While flying home this past week after doing a series of workshops in Asia, I had the opportunity to read about current research that verifies what we practice as Transactional Analysts . In Asia I was teaching about Life Scripts. One part of the definition I teach emphasizes that “life scripts are complex patterns of unconscious relational patterns ... that inhibit spontaneity and limit flexibility in problem-solving, health maintenance, and in relationship with people” (Erskine, 2010, p. 1). In both my practice of psychotherapy and in human relations consulting I often focus on the significance of caring and vitalizing relationships in maintaining optimal mental and physical wellbeing. While reading about Barbara Fredrickson’s research in a new book entitled, Love 2.0: How Our Supreme Emotion Affects Everything We Feel, Think, Do, and Become (Fredrickson, 2013),

I was reminded of two of our purposes as relational and integrative Transactional Analysts: to enhance the quality of relationships in our clients’ lives and help our clients maintain good physical health.
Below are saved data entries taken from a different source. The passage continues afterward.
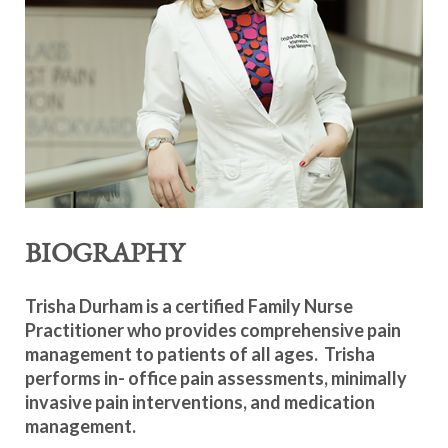
BIOGRAPHY
Trisha Durham is a certified Family Nurse
Practitioner who provides comprehensive pain
management to patients of all ages. Trisha
performs in- office pain assessments, minimally
invasive pain interventions, and medication
management.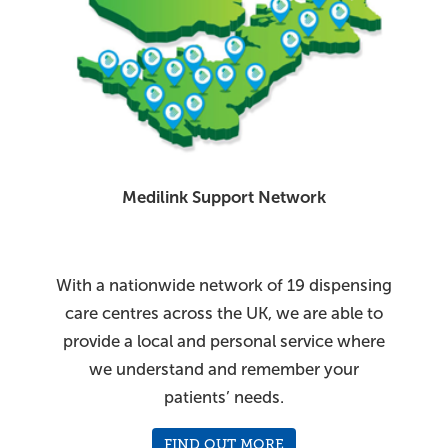
Medilink Support Network
With a nationwide network of 19 dispensing
care centres across the UK, we are able to
provide a local and personal service where
we understand and remember your
patients’ needs.
FIND OUT MORE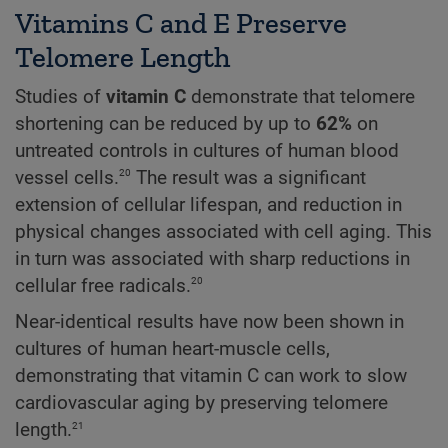
Vitamins C and E Preserve
Telomere Length
Studies of
vitamin C
demonstrate that telomere
shortening can be reduced by up to
62%
on
untreated controls in cultures of human blood
20
vessel cells.
The result was a significant
extension of cellular lifespan, and reduction in
physical changes associated with cell aging. This
in turn was associated with sharp reductions in
20
cellular free radicals.
Near-identical results have now been shown in
cultures of human heart-muscle cells,
demonstrating that vitamin C can work to slow
cardiovascular aging by preserving telomere
21
length.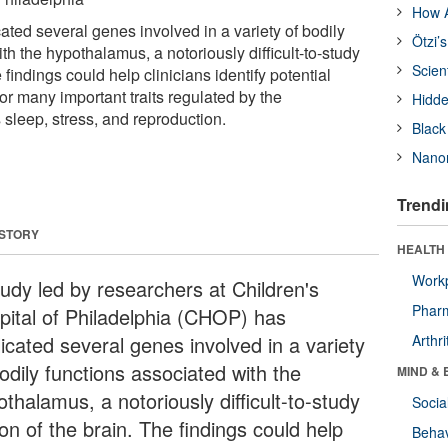
How A
ted several genes involved in a variety of bodily
Ötzi’
th the hypothalamus, a notoriously difficult-to-study
Scien
 findings could help clinicians identify potential
or many important traits regulated by the
Hidde
sleep, stress, and reproduction.
Black
Nanor
Trendi
 STORY
HEALTH 
Workp
tudy led by researchers at Children's
Phar
pital of Philadelphia (CHOP) has
icated several genes involved in a variety
Arthri
odily functions associated with the
MIND & 
thalamus, a notoriously difficult-to-study
Socia
on of the brain. The findings could help
Behav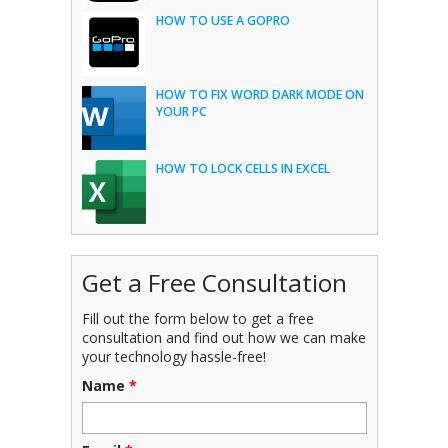
HOW TO USE A GOPRO
HOW TO FIX WORD DARK MODE ON
YOUR PC
HOW TO LOCK CELLS IN EXCEL
Get a Free Consultation
Fill out the form below to get a free
consultation and find out how we can make
your technology hassle-free!
Name
*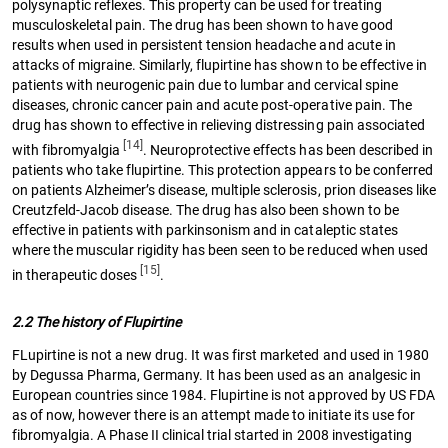
polysynaptic reflexes. This property can be used for treating
musculoskeletal pain. The drug has been shown to have good
results when used in persistent tension headache and acute in
attacks of migraine. Similarly, flupirtine has shown to be effective in
patients with neurogenic pain due to lumbar and cervical spine
diseases, chronic cancer pain and acute post-operative pain. The
drug has shown to effective in relieving distressing pain associated
[14]
with fibromyalgia
. Neuroprotective effects has been described in
patients who take flupirtine. This protection appears to be conferred
on patients Alzheimer’s disease, multiple sclerosis, prion diseases like
Creutzfeld-Jacob disease. The drug has also been shown to be
effective in patients with parkinsonism and in cataleptic states
where the muscular rigidity has been seen to be reduced when used
[15]
in therapeutic doses
.
2.2 The history of Flupirtine
FLupirtine is not a new drug. It was first marketed and used in 1980
by Degussa Pharma, Germany. It has been used as an analgesic in
European countries since 1984. Flupirtine is not approved by US FDA
as of now, however there is an attempt made to initiate its use for
fibromyalgia. A Phase II clinical trial started in 2008 investigating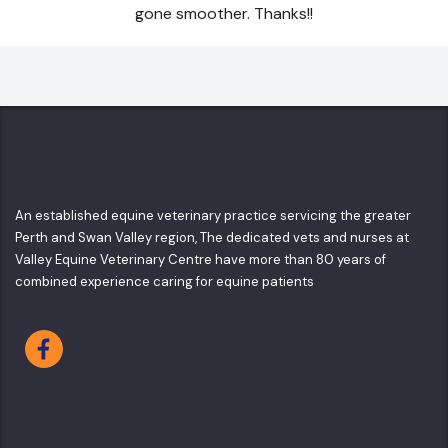
gone smoother. Thanks!!
An established equine veterinary practice servicing the greater
Perth and Swan Valley region, The dedicated vets and nurses at
Valley Equine Veterinary Centre have more than 80 years of
combined experience caring for equine patients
I am always astonished when I observe that many people in public places are bent over a digital screen thumbing their way through an electronic maze. They are deeply absorbed in what they are doing and seem to be out of contact with what and who is in their immediate surroundings. Fredrickson's writings describe how such non-personal electronic button pushing may have a negative toll on our biological capacity to connect with other people. Such habits, devoid of human interaction, eventually shape the very structure of our brains in ways that reinforce our proclivity for that habit. The less we emotionally connect with others, the harder it eventually becomes to connect interpersonally. Donald Hebb, a neuropsychologist from McGill University, has shown that neurons that fire together, wire together. Therefore, repetitive experiences leave imprints on our neural pathways, a phenomenon called neuroplasticity. What we do routinely soon becomes an ingrained neuro-pattern.
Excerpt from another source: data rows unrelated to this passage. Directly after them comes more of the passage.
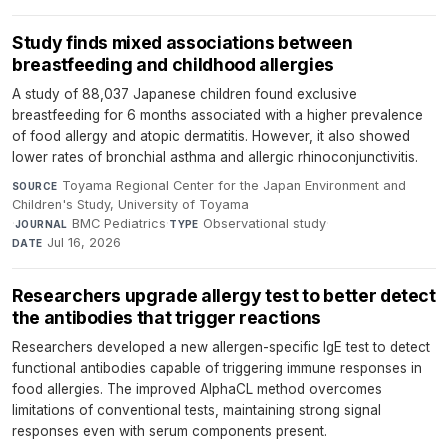
Study finds mixed associations between
breastfeeding and childhood allergies
A study of 88,037 Japanese children found exclusive
breastfeeding for 6 months associated with a higher prevalence
of food allergy and atopic dermatitis. However, it also showed
lower rates of bronchial asthma and allergic rhinoconjunctivitis.
Toyama Regional Center for the Japan Environment and
SOURCE
Children's Study, University of Toyama
·
BMC Pediatrics
·
Observational study
·
JOURNAL
TYPE
Jul 16, 2026
DATE
Researchers upgrade allergy test to better detect
the antibodies that trigger reactions
Researchers developed a new allergen-specific IgE test to detect
functional antibodies capable of triggering immune responses in
food allergies. The improved AlphaCL method overcomes
limitations of conventional tests, maintaining strong signal
responses even with serum components present.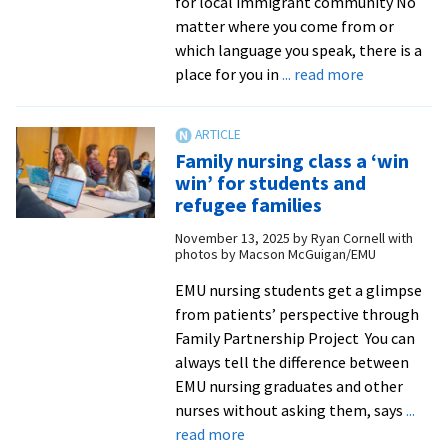
for local immigrant community No
|
matter where you come from or
The
which language you speak, there is a
Fetzer
about
place for you in
... read more
Institute
One
year
into
Family nursing class a ‘win
his
win’ for students and
council
refugee families
term,
November 13, 2025
by
Ryan Cornell with
alumnus
photos by Macson McGuigan/EMU
continues
to
EMU nursing students get a glimpse
provide
from patients’ perspective through
a
Family Partnership Project You can
voice
always tell the difference between
for
EMU nursing graduates and other
the
nurses without asking them, says
...
about
voiceless
read more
In a recent article Barbara Fredrickson (2013b) describes how plasticity, the propensity to be shaped by experience, occurs both in muscles and in the brain. You already know that when we live a sedentary life our muscles atrophy and our physical strength is diminished. In a similar vein, the style in which we transact with others -- our habits of interpersonal contact -- also leave an imprint on our brain. Fredrickson reports that her research team conducted a longitudinal study on the effects of people cultivating warmer interpersonal connections in daily life. They designed a six-week program that trained participants to develop more warmth and tenderness toward themselves and others. The researchers discovered that by the end of the program the participants not only felt more lively and socially connected, they also altered a key part of their cardiovascular system called the vagal tone.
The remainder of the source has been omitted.